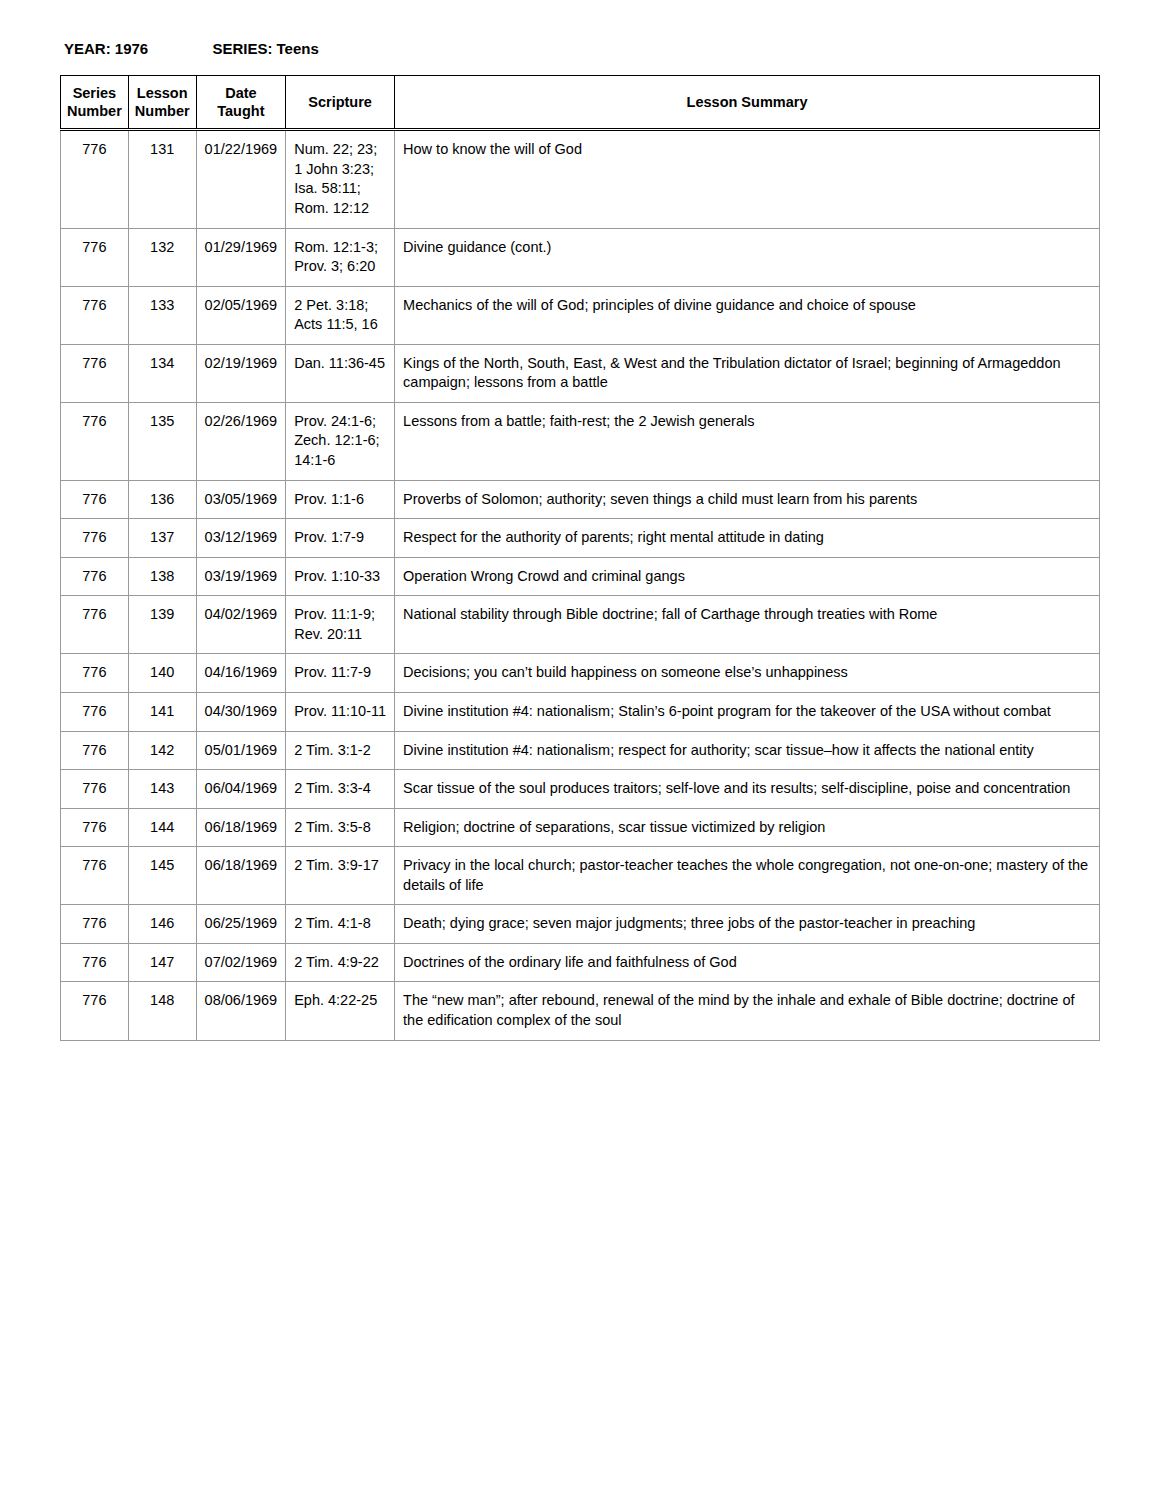YEAR: 1976 SERIES: Teens
| Series Number | Lesson Number | Date Taught | Scripture | Lesson Summary |
| --- | --- | --- | --- | --- |
| 776 | 131 | 01/22/1969 | Num. 22; 23; 1 John 3:23; Isa. 58:11; Rom. 12:12 | How to know the will of God |
| 776 | 132 | 01/29/1969 | Rom. 12:1-3; Prov. 3; 6:20 | Divine guidance (cont.) |
| 776 | 133 | 02/05/1969 | 2 Pet. 3:18; Acts 11:5, 16 | Mechanics of the will of God; principles of divine guidance and choice of spouse |
| 776 | 134 | 02/19/1969 | Dan. 11:36-45 | Kings of the North, South, East, & West and the Tribulation dictator of Israel; beginning of Armageddon campaign; lessons from a battle |
| 776 | 135 | 02/26/1969 | Prov. 24:1-6; Zech. 12:1-6; 14:1-6 | Lessons from a battle; faith-rest; the 2 Jewish generals |
| 776 | 136 | 03/05/1969 | Prov. 1:1-6 | Proverbs of Solomon; authority; seven things a child must learn from his parents |
| 776 | 137 | 03/12/1969 | Prov. 1:7-9 | Respect for the authority of parents; right mental attitude in dating |
| 776 | 138 | 03/19/1969 | Prov. 1:10-33 | Operation Wrong Crowd and criminal gangs |
| 776 | 139 | 04/02/1969 | Prov. 11:1-9; Rev. 20:11 | National stability through Bible doctrine; fall of Carthage through treaties with Rome |
| 776 | 140 | 04/16/1969 | Prov. 11:7-9 | Decisions; you can’t build happiness on someone else’s unhappiness |
| 776 | 141 | 04/30/1969 | Prov. 11:10-11 | Divine institution #4: nationalism; Stalin’s 6-point program for the takeover of the USA without combat |
| 776 | 142 | 05/01/1969 | 2 Tim. 3:1-2 | Divine institution #4: nationalism; respect for authority; scar tissue–how it affects the national entity |
| 776 | 143 | 06/04/1969 | 2 Tim. 3:3-4 | Scar tissue of the soul produces traitors; self-love and its results; self-discipline, poise and concentration |
| 776 | 144 | 06/18/1969 | 2 Tim. 3:5-8 | Religion; doctrine of separations, scar tissue victimized by religion |
| 776 | 145 | 06/18/1969 | 2 Tim. 3:9-17 | Privacy in the local church; pastor-teacher teaches the whole congregation, not one-on-one; mastery of the details of life |
| 776 | 146 | 06/25/1969 | 2 Tim. 4:1-8 | Death; dying grace; seven major judgments; three jobs of the pastor-teacher in preaching |
| 776 | 147 | 07/02/1969 | 2 Tim. 4:9-22 | Doctrines of the ordinary life and faithfulness of God |
| 776 | 148 | 08/06/1969 | Eph. 4:22-25 | The “new man”; after rebound, renewal of the mind by the inhale and exhale of Bible doctrine; doctrine of the edification complex of the soul |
..............................
» WORK TASK: Nothing should appear in the answer except the lines above from the line with "guidance (cont.) |" through the line with "from a battle |", both included, written out exactly.

» SOLUTION FOR THIS EXERCISE:
| 776 | 132 | 01/29/1969 | Rom. 12:1-3; Prov. 3; 6:20 | Divine guidance (cont.) |
| 776 | 133 | 02/05/1969 | 2 Pet. 3:18; Acts 11:5, 16 | Mechanics of the will of God; principles of divine guidance and choice of spouse |
| 776 | 134 | 02/19/1969 | Dan. 11:36-45 | Kings of the North, South, East, & West and the Tribulation dictator of Israel; beginning of Armageddon campaign; lessons from a battle |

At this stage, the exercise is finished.